→ **LISTE DER AUFGABEN**
#1 Zu welcher Strafe verurteilte das Landgericht München II Genditzki im Jahr 2010 laut dem Textabschnitt über seinen Fall?
#2 Schreibe den Textabschnitt über den Fall Genditzki im Anschluss an seinen letzten Satz weiter.

→ **TEXTABSCHNITT**
Der inzwischen 62 Jahre alte Genditzki, der in der Wohnanlage der Getöteten als Hausmeister tätig war, war 2010 vom Landgericht München II zu lebenslanger Haft verurteilt worden. Nach Überzeugung des Schwurgerichts hatte er die Seniorin im Oktober 2008 in deren Wohnung im oberbayerischen Rottach-Egern nach einem Streit auf den Kopf geschlagen und dann in der Badewanne ertränkt.

Er hat die Vorwürfe stets bestritten, der Tag seiner Verhaftung sei für Gendiktzki der «Tag seiner persönlichen Zeitenwende» gewesen, sagte sein Anwalt Klaus Wittmann in seinem Schlussplädoyer und forderte – ebenso wie seine Kollegin Regina Rick – Freispruch wegen erwiesener Unschuld und nicht aus Zweifel an Beweisen.

→ **AUSZUG DER AUFLISTUNG**
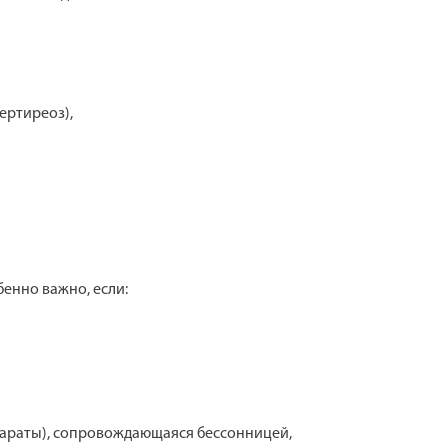
ертиреоз),
енно важно, если:
параты), сопровождающаяся бессонницей,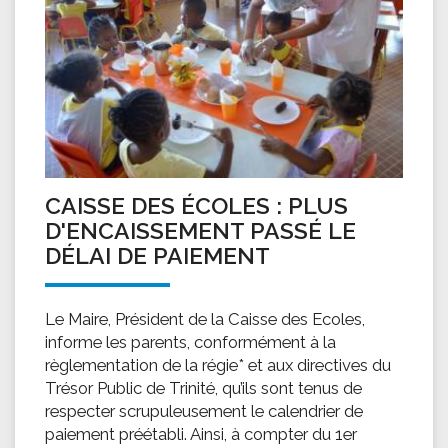
CAISSE DES ÉCOLES : PLUS
D'ENCAISSEMENT PASSÉ LE
DÉLAI DE PAIEMENT
Le Maire, Président de la Caisse des Ecoles,
informe les parents, conformément à la
règlementation de la régie* et aux directives du
Trésor Public de Trinité, qu’ils sont tenus de
respecter scrupuleusement le calendrier de
paiement préétabli. Ainsi, à compter du 1er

→ **LÖSUNGEN**
#1 Zu lebenslanger Haft.

#2
«Es ist absolut nicht gerechtfertigt, irgendeinen Makel noch an Herrn Genditzki hängen zu lassen», sagte Wittmann. Die Vorwürfe seien «Unfug, einfach Unfug». «Er ist unschuldig und das muss meines Erachtens nach in dem Urteil drinstehen.»

Rick fügte hinzu: «Man hat jemanden verurteilt, gegen den nichts vorlag und hat damit eine Realität geschaffen, die es nie gab.» Sie kritisierte die Ermittlungsbehörden von damals scharf: «Die Anklage, die war nicht nur bösartig, sondern auch schlampig.»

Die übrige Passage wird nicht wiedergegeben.